Academic settings and other artistic disciplines (writing, painting, music, etc.) are cauldrons of ideas that turn out a great many of today’s avant-garde filmmakers, who by definition test the edges of the medium and experiment technically, aesthetically, topically, or psychologically. For audiences with patience, there is always something to be gleaned.
“Chevelle,” by Kevin Jerome Everson, is an unexpectedly satisfying peek at two GM cars getting crushed and compacted in a junkyard with the seeming ease of crumpling soda cans. Michael Robinson’s “Circle in the Sand” is notable for its evocation of narrative, complete with nascent storyline and characters. Post-apocalyptic hippies pick through the debris of American culture, even foraging for artificial fingernails like razor clams in the sand. French director Nicolas Rey shot on nine reels of outdated 16mm stock to create “Differently, Molussia.” Presented in a random order, each reel is a chapter based on an imaginary fascist state created by German philosopher Günther Anders in the 1930s. The dry narration and repetitive structure of the film is occasionally interrupted by mesmerizing moments in the texture and palette of nondescript images caught by a camera in motion.
Nathaniel Dorsky’s delicious silent shorts “August and After” and “April” are stunning photographs come to life with personal and quotidian images morphing into abstraction through camera movement, position and focus. A plaid coat is a grid. A telephone cord is a coiled tendril. Dorsky’s colorful image collections pulse with life. They are a highpoint in the program.

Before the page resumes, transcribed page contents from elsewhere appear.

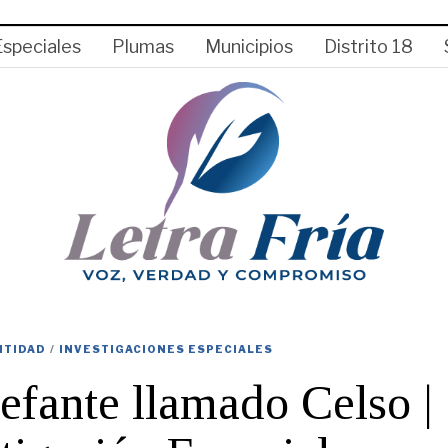
Especiales
Plumas
Municipios
Distrito 18
NTIDAD
/
INVESTIGACIONES ESPECIALES
efante llamado Celso |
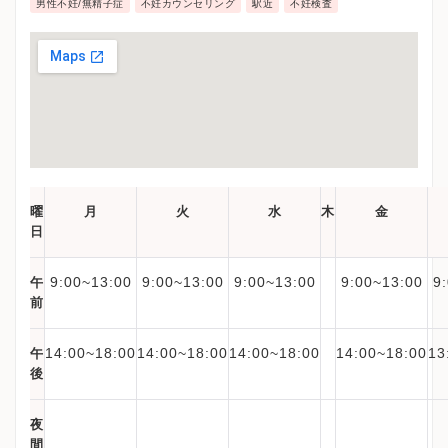
男性不妊/無精子症
不妊カウンセリング
駅近
不妊検査
曜
月
火
水
木
金
日
9:00~13:00
9:00~13:00
9:00~13:00
9:00~13:00
9
午
前
14:00~18:00
14:00~18:00
14:00~18:00
14:00~18:00
13
午
後
夜
間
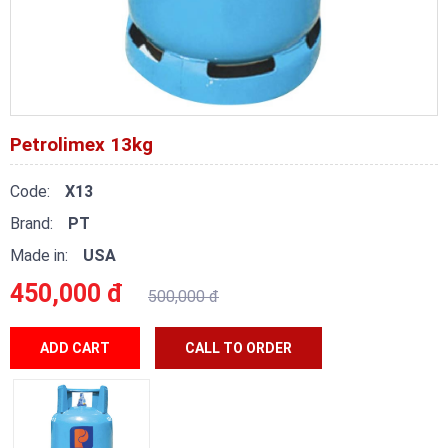
Petrolimex 13kg
Code:
X13
Brand:
PT
Made in:
USA
450,000 đ
500,000 đ
ADD CART
CALL TO ORDER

A handful of filmmakers find their work placed in both theatrical movie theaters and experimental venues. “Walker,” by Tsai Ming Liang (“Goodbye, Dragon Inn”) tests our patience as a Buddhist monk inches along barefoot through the bustling streets of Hong Kong, a calm presence amidst a storm of activity. “Morning of Saint Anthony’s Day,” by João Pedro Rodrigues (“To Die Like a Man”), follows the celebration of Lisbon’s June 13th holiday through a slow choreography of young people traversing their architecturally interesting environs.
Throughout the five days of Views, a few films screened for free to the public in Lincoln Center’s Elinor Bunin Munroe amphitheater. Andy Warhol’s 1964 eight-hour single shot of the Empire State Building inspired the 48 minute “Empire,” by Phil Solomon, who uses the equivalent skyscraper from the videogame “Grand Theft Auto IV” for a computer graphic update complete with nightfall and shifting weather patterns around the tower. Peter Bo Rappmund’s “Vulgar Fractions” explores seven state intersections along Nebraska’s border through sequential single frames that create unique rhythms in scenes of wildlife, farm equipment, roads, and boundary markers. Against a melancholy string score, Steven Dwoskin’s “Age Is…” examines the landscape of faces and hands of the elderly, their daily rituals, and their sentiment for old photographs.

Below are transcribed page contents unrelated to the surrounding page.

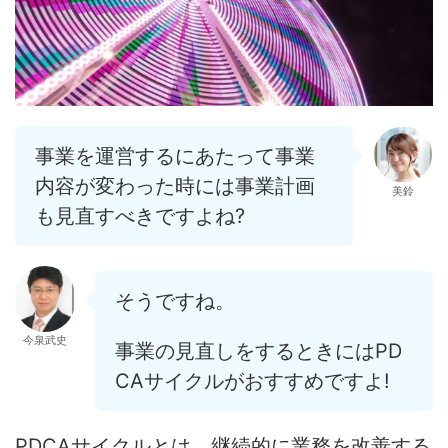
事業を運営するにあたって事業
内容が変わった時には事業計画
美鈴
も見直すべきですよね?
そうですね。
今泉武史
事業の見直しをするときにはPD
CAサイクルがおすすめですよ!
PDCAサイクルとは、
継続的に業務を改善する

What is the best venue for avant-garde film? It was easy to dip in and out of the amphitheater, as one might in a museum or gallery setting. For work that is not engaging, the movie theater may feel like a trap. “Art” films may be in better company with other pieces of art. But McElhatten feels differently. “Most galleries make it easy to ignore the demands, duration and discovery that can take place with dedicated viewing,” he said. “When you have proper projection equipment and you are in the company of people who love cinema and love to voyage, then you have a circumstance to be treasured, where a real experience can take place.”